In order to understand the Victorian Society one needs to grasp the background and views of these times. Women were only there for men, and the most important aspect of that was marriage. From the time they were young they were set to be beautiful, because only the pretty girls got the richest man. The girls were groomed and basically put on show like a common day racehorse. In addition to being good-looking, a young girl was expected to be able to sing, play an instrument and speak French and Italian. They needed to be gentle, innocent and ignorant of their intellectual opinions. Women in the Victorian society were meant to be weak, helpless, fragile and unable to think for themselves. Their only job was to make sure the home was comfortable for the children and the man of the house. In those times male was the bread earner and the woman was there to keep the house clean and tranquil. In Jane Austen’s time, Britain continued to maintain the two concurrent ruling systems including monarchy, regime and ministerial system. Specially, the country was ruled by King George IV and the government was divided into hostile parties including the liberal wigs which determined to safeguard regular liberty and the Conservative Tories which tried to leave as much authority as possible in the royal and noble’s hands.

The industrial revolution which originated from England made the country become the most powerful in the world. In the late 18th century everyday life in Britain was transformed by the revolutions in industry and politics. Social status was still largely determined by wealth and economic standing. The middle and upper classes had a quiet and pleasant lives. They lived in luxurious and spacious houses, wore the finest material and the finest crafted outfits and never knew hunger. In contrast, the lower class had to suffer from a miserable and needy life. Men of the time typically made most of the money for the household and women did most of the housework and never went outside to find the work.

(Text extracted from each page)

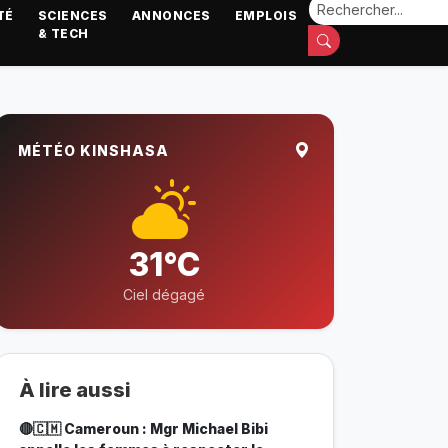
TÉ
SCIENCES
ANNONCES
EMPLOIS
& TECH
MÉTÉO KINSHASA
31°C
Ciel dégagé
À lire aussi
🔴🇨🇲 Cameroun : Mgr Michael Bibi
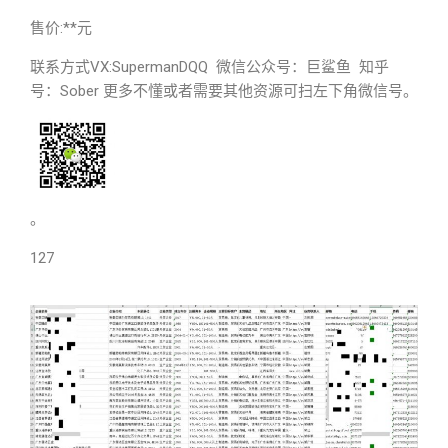
售价:**元
联系方式VX:SupermanDQQ 微信公众号：巨鲨鱼 知乎
号：Sober 更多不懂或者需要其他资源可扫左下角微信号。
。
127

== Complete the following ==
1. Answer from the passage on Victorian society:
(a) Besides being good-looking, what three things was a young girl expected to be able to do?
(b) In which country did the industrial revolution originate?
(c) What largely determined social status in the late 18th century?
2. Write the next part of the passage on Victorian society, picking up after its final sentence.

== Task answers ==
1.
(a) Sing, play an instrument, and speak French and Italian.
(b) England.
(c) Wealth and economic standing.

2.
Jane Austen’s literary craftsmanship, subtle irony, and insights into women's lives have greatly influenced the development of the English novel. While Walter Scott was developing the historical novel and fancifully exploring Scottish and English history, Austen limited her fiction to the lives and manners of the upper middle class of the English provinces, with little hint of great events transpiring on the Continent during the Napoleonic era. Virginia Woolf called Austen, the most perfect artist among women (Robert Lovett,p-19).

Austen's novels typically center on the lives of intelligent heroines embedded in family life who unmask falsity and pretension on the ultimate path to successful matrimony. Although modern readers may find that social rank plays an inordinate role in social and particularly marital attachments, qualities of character take precedence in Austen's fiction. The role of religion is largely formulaic, with clergymen performing a social as much as clerical function, and religious devotion and spirituality largely reduced to proper church attendance.

Austen was a master of irony, and her novels stood out during her time and are preeminent in the literature for their astute observations, sophisticated dialogue, and realism of characters. Of her six completed novels, all of which remain popular both in print and film adaptation, four were published during her lifetime, all under a pseudonym. Austen endures over the more romantic and sentimental novelists of her time for the complexity and intelligence of her fiction, which is considered part of the Western canon.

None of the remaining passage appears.